Nowadays we all have a mobile phone that does almost everything, but for those of us who lived in the early 90s, the two fashionable gadgets were the SONY Walkman and the Nintendo Game Boyoday both competed to see which was the one that occupied the space in the pocket of our pants. And it is that being able to play anywhere became an immediate revolution for those of us who could only do it from home and glued to the television.

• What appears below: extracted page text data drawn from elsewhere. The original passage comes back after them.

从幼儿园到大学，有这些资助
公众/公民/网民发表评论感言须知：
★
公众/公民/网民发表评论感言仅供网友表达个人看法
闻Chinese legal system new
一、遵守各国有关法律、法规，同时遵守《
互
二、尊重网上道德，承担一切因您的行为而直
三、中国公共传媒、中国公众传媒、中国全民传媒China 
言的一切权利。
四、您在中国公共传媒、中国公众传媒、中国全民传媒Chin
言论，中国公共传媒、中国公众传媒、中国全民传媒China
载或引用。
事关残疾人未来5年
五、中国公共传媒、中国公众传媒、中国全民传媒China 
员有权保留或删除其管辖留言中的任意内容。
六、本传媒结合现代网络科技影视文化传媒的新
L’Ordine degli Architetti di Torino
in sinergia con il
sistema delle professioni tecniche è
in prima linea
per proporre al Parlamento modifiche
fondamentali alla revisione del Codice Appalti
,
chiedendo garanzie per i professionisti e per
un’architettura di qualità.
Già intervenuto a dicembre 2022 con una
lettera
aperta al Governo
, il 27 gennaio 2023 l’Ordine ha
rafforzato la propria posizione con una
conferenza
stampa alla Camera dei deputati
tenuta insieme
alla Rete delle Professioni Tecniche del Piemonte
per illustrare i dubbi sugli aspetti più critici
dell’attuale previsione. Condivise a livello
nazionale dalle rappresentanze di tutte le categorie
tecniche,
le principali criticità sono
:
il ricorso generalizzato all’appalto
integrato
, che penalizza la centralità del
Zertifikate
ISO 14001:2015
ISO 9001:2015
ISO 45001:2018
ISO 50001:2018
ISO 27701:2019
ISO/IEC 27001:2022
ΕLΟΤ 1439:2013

The Game Boy was going to have a color screen

If there is something that we all remember from the original Game Boy, it is its monochrome LCD screen, without colors and without backlighting. which allowed Nintendo to decrease the number of subpixels to just one instead of three and reduce their consumption compared to the competition. Thus, we could spend dozens of hours playing with a pack of four batteries with the original model or two batteries with the more compact and smaller Pocket model.

game boy

The idea of ​​the Game Boy was born from the concept of making a portable version of the Famicom, the Japanese name for the legendary 8-bit NES. For this, a console with a color screen designed by Citizen was designed. At the time, the chip maker for Nintendo was Ricoh, but Hiroshi Yamauchi didn’t want this to affect the development of the Super Famicom, so he opted to go with Sharp for the Game Boy’s chip design. This was the first point of difference with the NES, which would stop using a clone of the 6502 to adopt a CPU based on the Intel 8080.

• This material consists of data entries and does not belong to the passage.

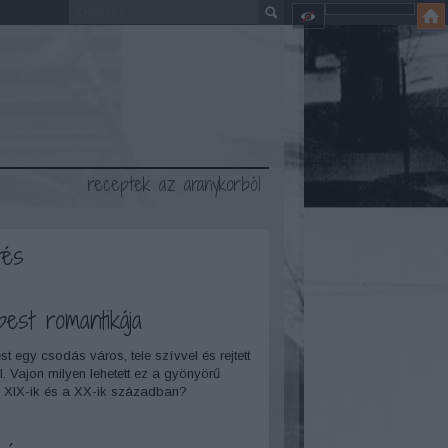
receptek az aranykorból
tés
pest romantikája
t egy csodás város, tele szívvel és rejtett
l. Vajon milyen lehetett ez a gyönyörű
 XIX-ik és a XX-ik században?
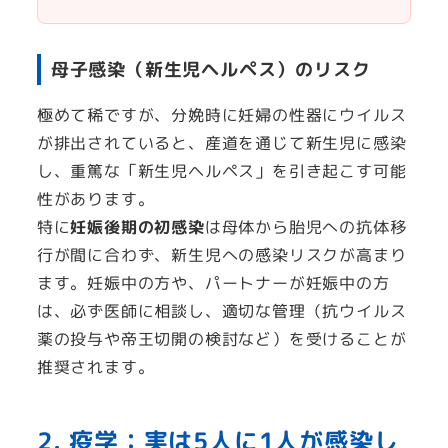
母子感染（新生児ヘルペス）のリスク
極めて稀ですが、分娩時に妊婦の性器にウイルス
が排出されていると、産道を通じて新生児に感染
し、重篤な「新生児ヘルペス」を引き起こす可能
性があります。
特に
妊娠後期の初感染
は母体から胎児への抗体移
行が間に合わず、新生児への感染リスクが高まり
ます。妊娠中の方や、パートナーが妊娠中の方
は、必ず医師に相談し、適切な管理（抗ウイルス
薬の投与や帝王切開の検討など）を受けることが
推奨されます。
2. 疫学：実は5人に1人が感染し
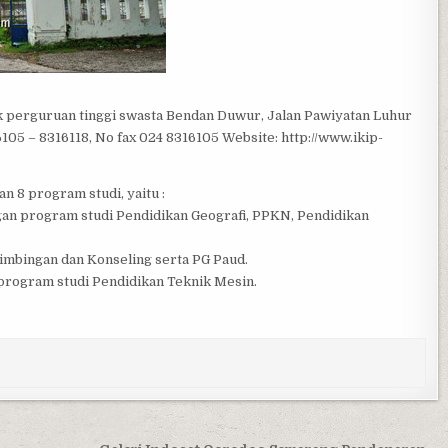
 perguruan tinggi swasta Bendan Duwur, Jalan Pawiyatan Luhur
05 – 8316118, No fax 024 8316105 Website: http://www.ikip-
 8 program studi, yaitu :
ngan program studi Pendidikan Geografi, PPKN, Pendidikan
Bimbingan dan Konseling serta PG Paud.
 program studi Pendidikan Teknik Mesin.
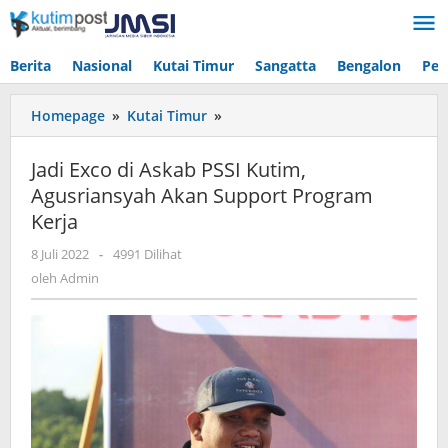
Lewati
ke
konten
Berita
Nasional
Kutai Timur
Sangatta
Bengalon
Pen
Jadi
Homepage
»
Kutai Timur
»
Exco
di
Jadi Exco di Askab PSSI Kutim,
Askab
Agusriansyah Akan Support Program
PSSI
Kerja
Kutim,
Agusriansyah
oleh
8 Juli 2022
-
4991 Dilihat
Akan
Admin
oleh
Admin
Support
Program
Kerja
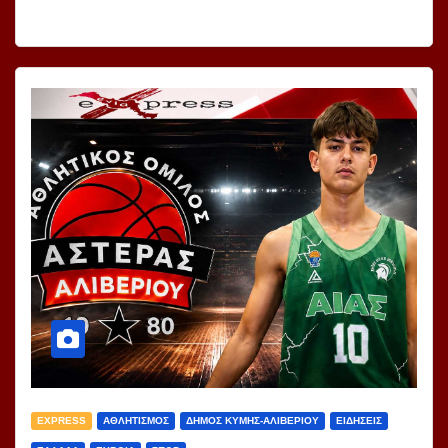
EXPRESS
ΑΘΛΗΤΙΣΜΟΣ
ΔΗΜΟΣ ΚΥΜΗΣ-ΑΛΙΒΕΡΙΟΥ
ΕΙΔΗΣΕΙΣ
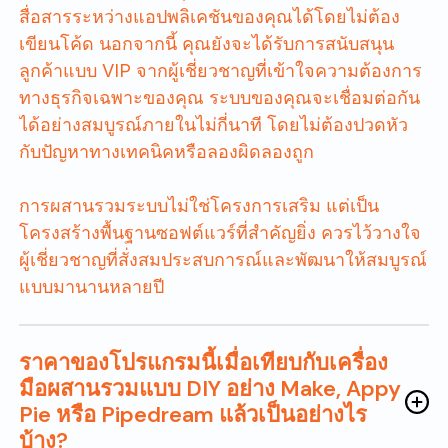
สื่อสารระหว่างแอปพลิเคชันของคุณได้โดยไม่ต้อง
เขียนโค้ด นอกจากนี้ คุณยังจะได้รับการสนับสนุน
ลูกค้าแบบ VIP จากผู้เชี่ยวชาญที่เข้าใจความต้องการ
ทางธุรกิจเฉพาะของคุณ ระบบของคุณจะเชื่อมต่อกัน
ได้อย่างสมบูรณ์ภายในไม่กี่นาที โดยไม่ต้องปวดหัว
กับปัญหาทางเทคนิคหรือลองผิดลองถูก
การผสานรวมระบบไม่ใช่โครงการเสริม แต่เป็น
โครงสร้างพื้นฐานซอฟต์แวร์ที่สำคัญยิ่ง ควรไว้วางใจ
ผู้เชี่ยวชาญที่สั่งสมประสบการณ์และพัฒนาให้สมบูรณ์
แบบมานานหลายปี
ราคาของโปรแกรมนี้เมื่อเทียบกับเครื่อง
มือผสานรวมแบบ DIY อย่าง Make, Appy
Pie หรือ Pipedream แล้วเป็นอย่างไร
บ้าง?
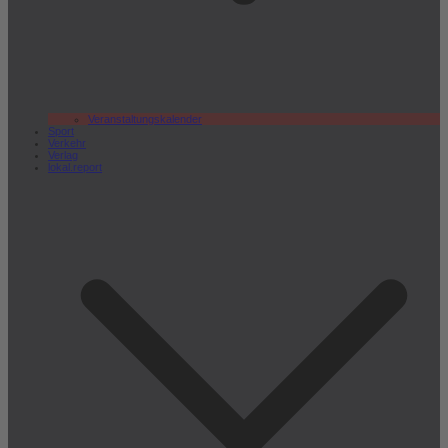
Veranstaltungskalender
Sport
Verkehr
Verlag
lokal.report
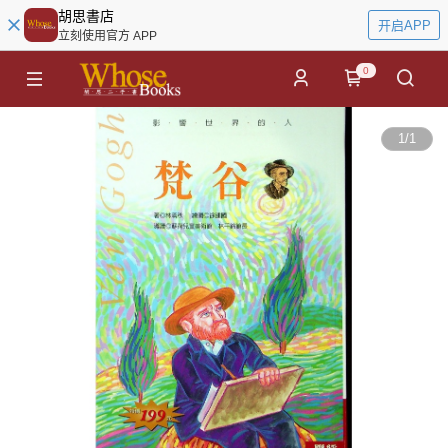
胡思書店
开启APP
立刻使用官方 APP
0
1
/
1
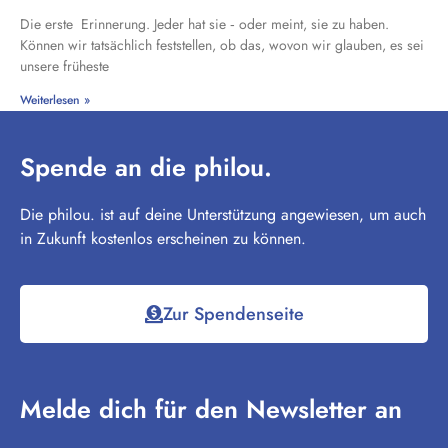
Die erste Erinnerung. Jeder hat sie ‑ oder meint, sie zu haben.
Können wir tatsächlich feststellen, ob das, wovon wir glauben, es sei
unsere früheste
Weiterlesen »
Spende an die philou.
Die philou. ist auf deine Unterstützung angewiesen, um auch
in Zukunft kostenlos erscheinen zu können.
Zur Spendenseite
Melde dich für den Newsletter an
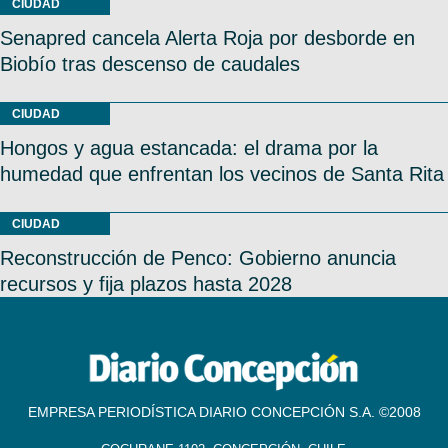
CIUDAD
Senapred cancela Alerta Roja por desborde en
Biobío tras descenso de caudales
CIUDAD
Hongos y agua estancada: el drama por la
humedad que enfrentan los vecinos de Santa Rita
CIUDAD
Reconstrucción de Penco: Gobierno anuncia
recursos y fija plazos hasta 2028
EMPRESA PERIODÍSTICA DIARIO CONCEPCIÓN S.A. ©2008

PA-7000 Sharp Origin Game Boy

In 1988, just a year before the release of the console, Sharp had released a display-based PDA called the PA-7000, which made use of a dot-matrix display and processor, so it was more advanced than a conventional calculator… Nintendo in the end opted for this screen in its final design and discarded Citizen’s, who offered it to SEGA that would use it in its Game Gear that would be launched a couple of years later, which It would stand out precisely for having a color screen.

The true father of the Game Boy

In many places you will read that Gunpei Yokoi was the creator of the first model of the Game Boy, which is false, since his assistants were Satoru Okada and Shin Kojo. Information that is confirmed in the patent of the original model. As can be seen in the following image:

Game Boy Patent Blue Background

However, Yokoi was indeed the creator of the Game & Watch and its original concept had to derive from them. That is, gaming machines with a single game that could not be exchanged. Of course, the situation was not the same and given that Nintendo was making a lot of money selling games for the NES, both its own and from third-party royalties, in the end the winning proposal was Okada over Yokoi’s.

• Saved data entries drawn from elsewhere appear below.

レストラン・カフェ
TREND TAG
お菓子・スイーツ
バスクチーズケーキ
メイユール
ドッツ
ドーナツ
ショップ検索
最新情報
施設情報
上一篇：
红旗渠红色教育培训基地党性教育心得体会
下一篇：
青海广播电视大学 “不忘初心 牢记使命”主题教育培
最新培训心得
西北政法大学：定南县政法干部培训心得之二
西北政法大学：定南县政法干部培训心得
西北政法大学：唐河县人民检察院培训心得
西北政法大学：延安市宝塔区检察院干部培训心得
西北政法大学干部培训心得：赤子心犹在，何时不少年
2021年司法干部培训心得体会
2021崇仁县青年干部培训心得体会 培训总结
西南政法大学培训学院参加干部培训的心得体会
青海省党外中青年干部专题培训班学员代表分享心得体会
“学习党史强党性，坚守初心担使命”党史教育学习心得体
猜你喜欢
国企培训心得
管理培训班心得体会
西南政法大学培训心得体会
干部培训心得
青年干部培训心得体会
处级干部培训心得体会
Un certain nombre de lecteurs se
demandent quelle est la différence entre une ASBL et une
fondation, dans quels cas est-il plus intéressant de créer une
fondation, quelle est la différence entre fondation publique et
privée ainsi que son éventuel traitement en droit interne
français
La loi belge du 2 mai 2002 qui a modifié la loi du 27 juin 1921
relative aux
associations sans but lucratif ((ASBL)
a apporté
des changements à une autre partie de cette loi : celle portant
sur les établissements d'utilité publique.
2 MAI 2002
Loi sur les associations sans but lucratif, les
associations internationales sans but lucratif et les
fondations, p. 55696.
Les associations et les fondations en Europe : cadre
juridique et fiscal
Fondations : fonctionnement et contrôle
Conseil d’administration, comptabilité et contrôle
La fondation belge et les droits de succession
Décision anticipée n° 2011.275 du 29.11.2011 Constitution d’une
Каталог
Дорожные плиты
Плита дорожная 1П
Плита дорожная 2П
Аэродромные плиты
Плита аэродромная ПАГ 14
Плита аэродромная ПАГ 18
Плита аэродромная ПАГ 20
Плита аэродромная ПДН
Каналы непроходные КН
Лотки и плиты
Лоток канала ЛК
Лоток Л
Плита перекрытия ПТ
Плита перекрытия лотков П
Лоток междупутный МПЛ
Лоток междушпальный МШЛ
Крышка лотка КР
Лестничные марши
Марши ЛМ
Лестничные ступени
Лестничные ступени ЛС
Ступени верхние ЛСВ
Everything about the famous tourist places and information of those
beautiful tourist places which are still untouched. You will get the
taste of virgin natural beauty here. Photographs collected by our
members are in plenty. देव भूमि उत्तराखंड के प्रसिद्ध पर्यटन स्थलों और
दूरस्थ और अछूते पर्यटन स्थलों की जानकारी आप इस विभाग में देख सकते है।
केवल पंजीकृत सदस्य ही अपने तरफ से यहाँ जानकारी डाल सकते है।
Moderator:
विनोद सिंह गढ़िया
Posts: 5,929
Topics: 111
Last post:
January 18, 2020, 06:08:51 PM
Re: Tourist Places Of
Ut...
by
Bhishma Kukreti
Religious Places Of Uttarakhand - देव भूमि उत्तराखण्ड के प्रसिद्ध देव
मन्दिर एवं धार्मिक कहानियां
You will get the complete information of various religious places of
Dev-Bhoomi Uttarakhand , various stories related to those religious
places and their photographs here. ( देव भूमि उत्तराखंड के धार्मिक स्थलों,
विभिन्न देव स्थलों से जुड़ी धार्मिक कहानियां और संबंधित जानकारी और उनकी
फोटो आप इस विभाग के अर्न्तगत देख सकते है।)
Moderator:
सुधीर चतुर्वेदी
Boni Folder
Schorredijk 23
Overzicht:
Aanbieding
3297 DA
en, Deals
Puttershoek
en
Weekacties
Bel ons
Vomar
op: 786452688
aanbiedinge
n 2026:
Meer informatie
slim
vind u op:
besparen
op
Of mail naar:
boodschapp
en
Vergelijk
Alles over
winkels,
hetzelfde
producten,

What was the concept of Gunpei Yokoi?

In its original conception, Yokoi also did not want to implement the famous link cable, which allowed two consoles to be connected to play. His idea as a successor to the Game & Watch was to use dot matrix screens instead of fixed graphics with a segment decoder. Which he had used so far. That is why the code of the Game Boy games began with DMG, which corresponds to Dot Matrix Game. Yokoi’s idea was to sell his concept to the senior market so that they could play quick games, as is the case with mobile games today.

Early Game Boy Games

Not surprisingly, the first two games he created for the Game Boy release in Japan were an Arkanoid clone called Alleway and a Mahjong game. Instead, the Okada studio made something more complex, a reduced version of Super Mario Bros and a game of Baseball, a very popular sport in Japan. As you can see, there were two concepts facing each other and two ways of understanding what the Nintendo machine was going to do, so the story could have been very different.